Health status provided a sharper divide. Dogs with dementia had the highest CBD prevalence at 18.2 percent. Osteoarthritis followed at 12.5 percent, and cancer at 10 percent. Adjusting for dog demographics and owner income, education, and age, seven conditions still remained significantly associated with CBD use: dementia, osteoarthritis, epilepsy or seizures, hip dysplasia, cancer, chronic diarrhea, and broader gastrointestinal disorders. These reflect a mix of painful conditions, neurodegenerative disease, and perceived inflammation, echoing the conditions for which humans often experiment with CBD themselves.

“Behaviorally, dogs given CBD products for multiple years are initially more aggressive compared to dogs not receiving those products, but their aggression becomes less intense over time,” said senior author Dr Maxwell Leung, an assistant professor and the director of Cannabis Analytics, Safety and Health Initiative at Arizona State University.

When Aggression Slips Instead Of Settling In

To understand how behavior shifted, the team studied 17,730 dogs with at least two yearly surveys. Among them, 331 dogs had consistent CBD use and 17,399 had none. Owners filled out a modified Canine Behavioral Assessment and Research Questionnaire, scoring aggression, fear, and agitation on a five point scale, year after year. Because each dog effectively served as its own baseline, the researchers could track changes tied to aging and compare slopes between CBD users and nonusers.

The pattern was striking. Dogs on CBD began with more intense reactions to unfamiliar situations and other animals, and higher aggression generally. Over time, these scores declined at a noticeably steeper rate than those of dogs who never received supplements. Eventually, long term CBD users landed below average in their aggression scores. For other behaviors, including fear and general agitation, the teams found no reliable differences between groups. Physical activity was also similar regardless of CBD use.

“This long-term behavioral change highlights the potential of CBD as a therapy for canine behavioral issues,” added co-author Dr Julia Albright, an associate professor at the College of Veterinary Medicine at the University of Tennessee.

A Mirror Of Human Hopes, And The Questions Ahead

The authors are careful to note that this is observational research. Every data point comes from an owner report, not a veterinary clinic or controlled trial. Some owners may have overstated aggression or forgotten to log CBD use. The cohort itself skews older and wealthier than the national dog owning population, which shapes what kinds of supplements people can afford and how they interpret their pet’s needs. And without dosage information or standardized formulations, it is impossible to tease apart what CBD product or amount might matter.

There is also the question of motives. Many dogs receiving CBD started out more aggressive, which suggests owners may have turned to supplements in response to already challenging behavior. Training, other medications, or broader changes at home may have also contributed to improvements. The study cannot separate these threads.

But taken as a whole, the findings capture something real happening in American households. As CBD becomes normalized in human health and wellness, owners are extending the same logic to aging, uncomfortable, or reactive dogs. They are doing so in the absence of clear veterinary guidelines, relying instead on intuition, anecdote, and hope.

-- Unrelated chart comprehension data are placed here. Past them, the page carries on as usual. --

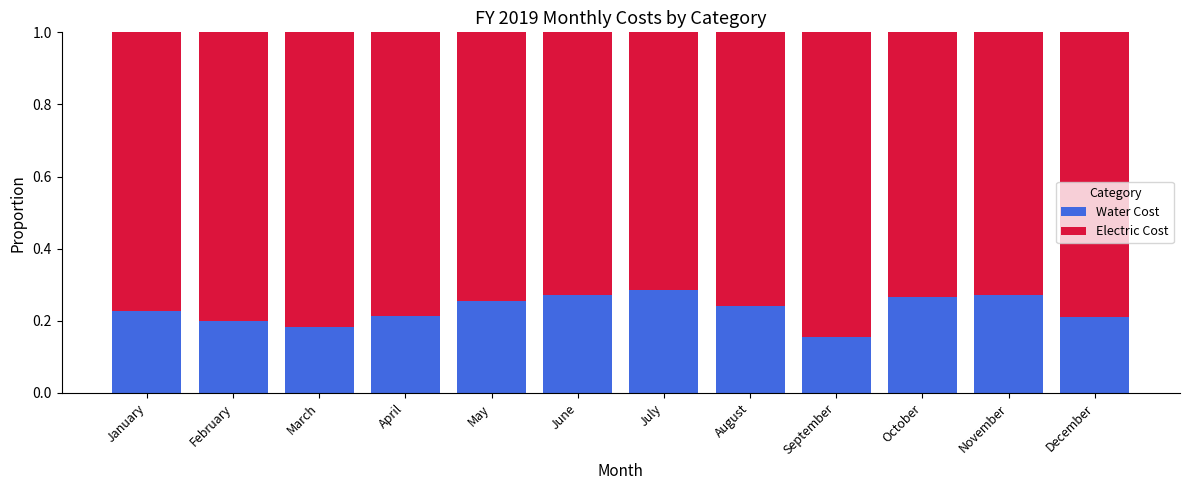

What is the sum of all Water Cost values?

2.8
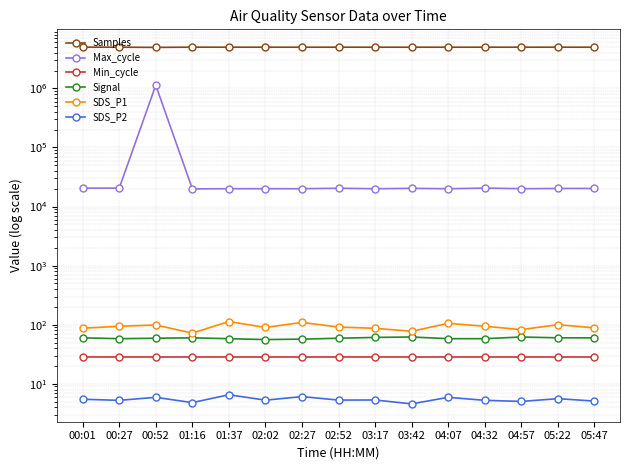

What is the maximum value for Signal?

62.0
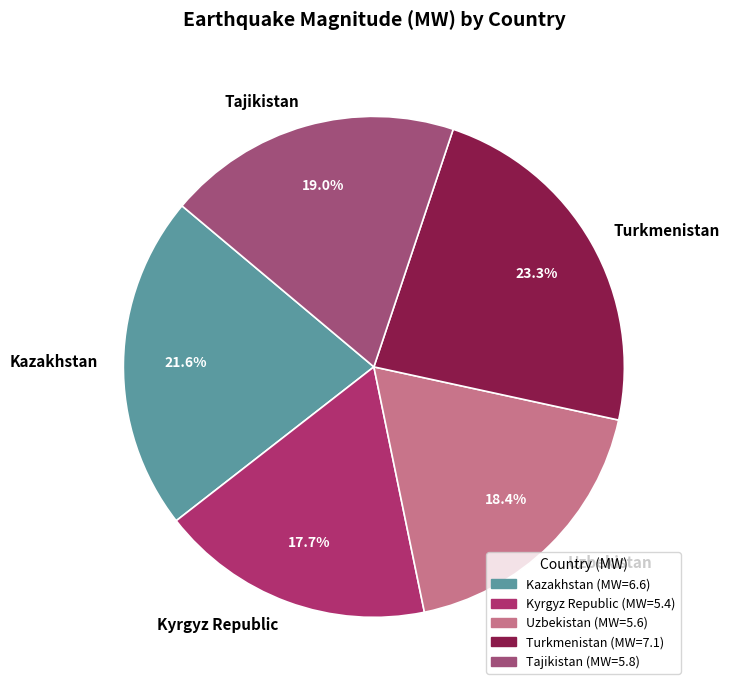

Count the number of slices in the pie.

5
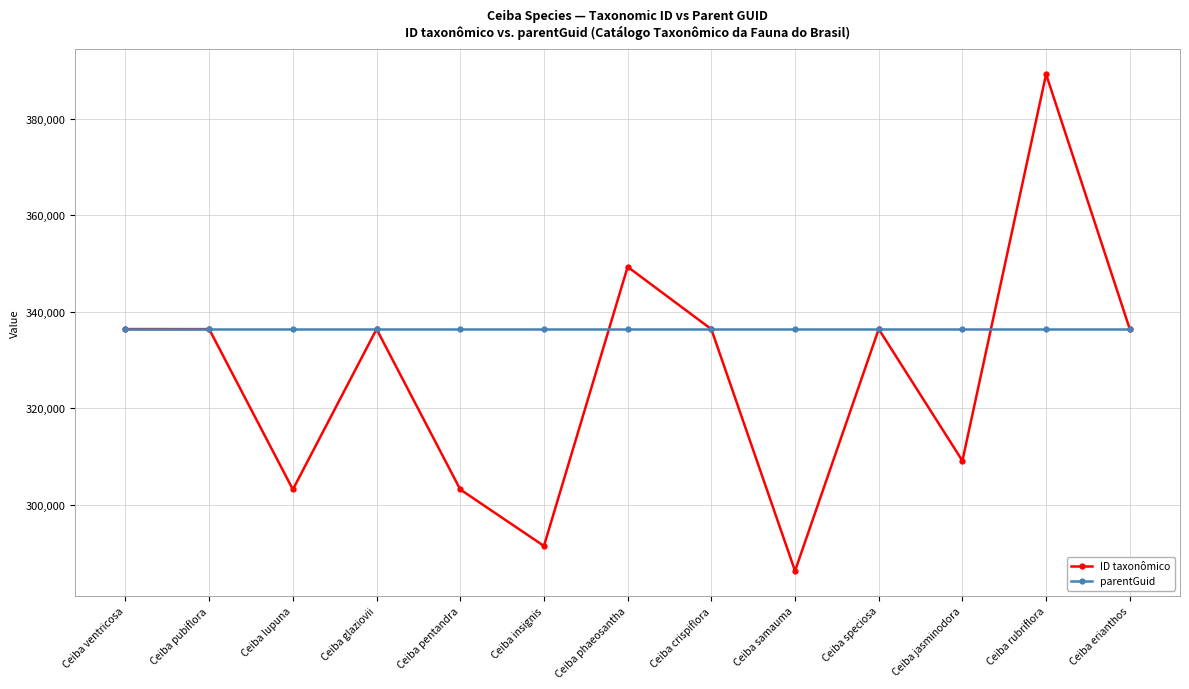

At which category is the sum across all series the highest?

Ceiba rubriflora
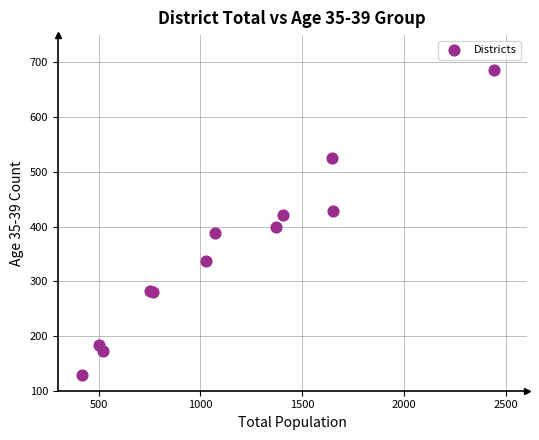

What Y value in the scatter plot is closest to 407?

400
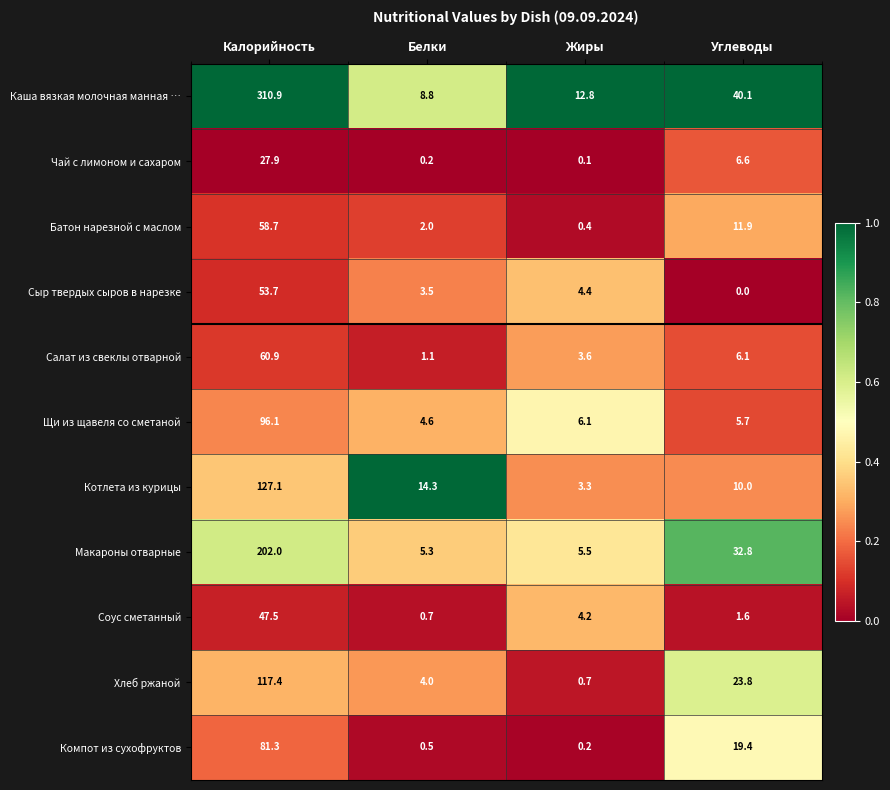

At Углеводы, list the series in order from smallest to largest.

Сыр твердых сыров в нарезке, Соус сметанный, Щи из щавеля со сметаной, Салат из свеклы отварной, Чай с лимоном и сахаром, Котлета из курицы, Батон нарезной с маслом, Компот из сухофруктов, Хлеб ржаной, Макароны отварные, Каша вязкая молочная манная …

The next steps will need more precision. Placebo controlled trials that measure cortisol, track activity continuously, and document product composition could help clarify whether CBD is damping aggression directly, easing underlying pain, or simply coinciding with other interventions. For now, the population scale data suggest a simple truth: many people believe CBD helps their dogs feel and behave better, and in at least one measurable way, those dogs appear to be changing in kind.

Journal: Frontiers in Veterinary Science. DOI: 10.3389/fvets.2025.1666663.